重点的に取り組むテーマは医療分野では医薬品、医療機器、先端医療技術、先制医療。京都大学、大阪大学、神戸大学などが中心となり、各研究機関が持つ先端技術の実用化に向けた産学官の取り組みを主な対象とする。臨床試験のデータを治験段階で活用できる制度をつくり、研究成果の実用化を促す。
エネルギー分野では、バッテリーと地域の多様な電源を制御する「スマートコミュニティー」に重点的に取り組む。バッテリーは大阪市の夢洲・咲洲地区が中心で、性能や安全性評価、関連機器やシステムの認証などを担う「バッテリー戦略研究センター」を設置。同分野の研究開発型の生産拠点の誘致につなげる。
同地区では夢洲で計画されている大規模太陽光発電やゴミ発電などを含めた多様な電源を制御して立地企業や施設に安定供給するスマートコミュニティーの実証実験を進める。各構成機器の開発に役立てるとともに、システム全体の海外受注にもつなげる。
このほかスマートコミュニティーの実証実験としては、けいはんな学研都市を中心にしたエリアで、閉館した職業体験施設「私のしごと館」を拠点にすることを検討。また、東芝の大阪府茨木市の自社工場跡地も対象とする。

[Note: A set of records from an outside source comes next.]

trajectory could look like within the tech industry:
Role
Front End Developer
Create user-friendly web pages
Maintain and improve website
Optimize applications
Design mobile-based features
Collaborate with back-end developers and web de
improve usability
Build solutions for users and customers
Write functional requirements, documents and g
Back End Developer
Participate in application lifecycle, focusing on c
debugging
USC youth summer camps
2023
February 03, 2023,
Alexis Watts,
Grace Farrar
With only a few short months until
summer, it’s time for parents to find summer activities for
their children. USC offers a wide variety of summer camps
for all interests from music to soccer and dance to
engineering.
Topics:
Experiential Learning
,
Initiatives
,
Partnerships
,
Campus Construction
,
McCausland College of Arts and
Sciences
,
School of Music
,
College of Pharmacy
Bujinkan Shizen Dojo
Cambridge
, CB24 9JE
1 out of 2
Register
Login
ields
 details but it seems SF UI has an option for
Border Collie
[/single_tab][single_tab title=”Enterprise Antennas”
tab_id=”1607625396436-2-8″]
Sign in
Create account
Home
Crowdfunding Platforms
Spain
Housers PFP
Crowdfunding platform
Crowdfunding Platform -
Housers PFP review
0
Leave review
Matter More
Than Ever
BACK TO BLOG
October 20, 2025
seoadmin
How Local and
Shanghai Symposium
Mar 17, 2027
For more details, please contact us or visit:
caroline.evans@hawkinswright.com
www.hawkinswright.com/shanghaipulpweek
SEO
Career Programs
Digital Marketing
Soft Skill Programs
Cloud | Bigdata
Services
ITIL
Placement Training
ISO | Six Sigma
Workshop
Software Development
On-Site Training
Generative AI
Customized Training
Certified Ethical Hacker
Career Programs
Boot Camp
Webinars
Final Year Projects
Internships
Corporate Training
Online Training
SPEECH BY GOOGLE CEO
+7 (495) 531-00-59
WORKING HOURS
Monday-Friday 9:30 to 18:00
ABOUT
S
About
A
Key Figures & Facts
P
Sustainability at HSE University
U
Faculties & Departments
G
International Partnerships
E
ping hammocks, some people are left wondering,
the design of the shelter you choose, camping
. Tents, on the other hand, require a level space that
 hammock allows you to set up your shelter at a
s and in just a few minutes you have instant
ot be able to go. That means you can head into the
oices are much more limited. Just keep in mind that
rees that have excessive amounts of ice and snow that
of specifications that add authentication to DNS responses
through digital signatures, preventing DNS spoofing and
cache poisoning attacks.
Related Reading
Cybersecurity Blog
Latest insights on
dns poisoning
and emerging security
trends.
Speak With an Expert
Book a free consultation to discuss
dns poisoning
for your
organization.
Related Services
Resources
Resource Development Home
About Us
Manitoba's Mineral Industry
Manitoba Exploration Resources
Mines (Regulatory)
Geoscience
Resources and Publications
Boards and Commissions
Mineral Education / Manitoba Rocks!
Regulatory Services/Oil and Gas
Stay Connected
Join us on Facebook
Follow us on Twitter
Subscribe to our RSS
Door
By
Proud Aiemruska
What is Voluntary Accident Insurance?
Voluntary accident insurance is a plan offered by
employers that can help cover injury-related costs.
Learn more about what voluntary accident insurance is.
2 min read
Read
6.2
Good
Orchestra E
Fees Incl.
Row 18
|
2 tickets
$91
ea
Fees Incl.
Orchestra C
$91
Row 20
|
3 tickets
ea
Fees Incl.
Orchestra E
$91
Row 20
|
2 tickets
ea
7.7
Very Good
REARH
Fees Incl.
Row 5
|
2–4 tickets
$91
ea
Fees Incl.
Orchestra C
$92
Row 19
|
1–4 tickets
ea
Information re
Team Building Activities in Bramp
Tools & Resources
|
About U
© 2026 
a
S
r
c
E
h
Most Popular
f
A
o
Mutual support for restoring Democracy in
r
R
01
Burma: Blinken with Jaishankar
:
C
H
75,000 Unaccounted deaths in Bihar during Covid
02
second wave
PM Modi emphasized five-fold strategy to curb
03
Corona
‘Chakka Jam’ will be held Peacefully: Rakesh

医療分野やバッテリーの材料開発では次世代スーパーコンピューター「京」や大型放射光施設「SPring-8(スプリング・エイト)」の活用なども盛り込んだ。医薬品の輸出入の際の温度管理や医療機器輸出入手続きの電子化など、関西国際空港、阪神港をイノベーションを支える基盤の強化対象として位置付けている。政府は総合特区の申請を9月末まで受け付け、年内に指定する見通し。
地域協議会の代表に就任した森詳介・関西経済連合会会長は「関西は際立った力を持つ集合体。産官学が一枚岩となれば他地域がまねできない力を発揮する。関西が持つ世界に誇れる組織・団体を結集し、新しい産業の創出を図っていく時だ」と語った。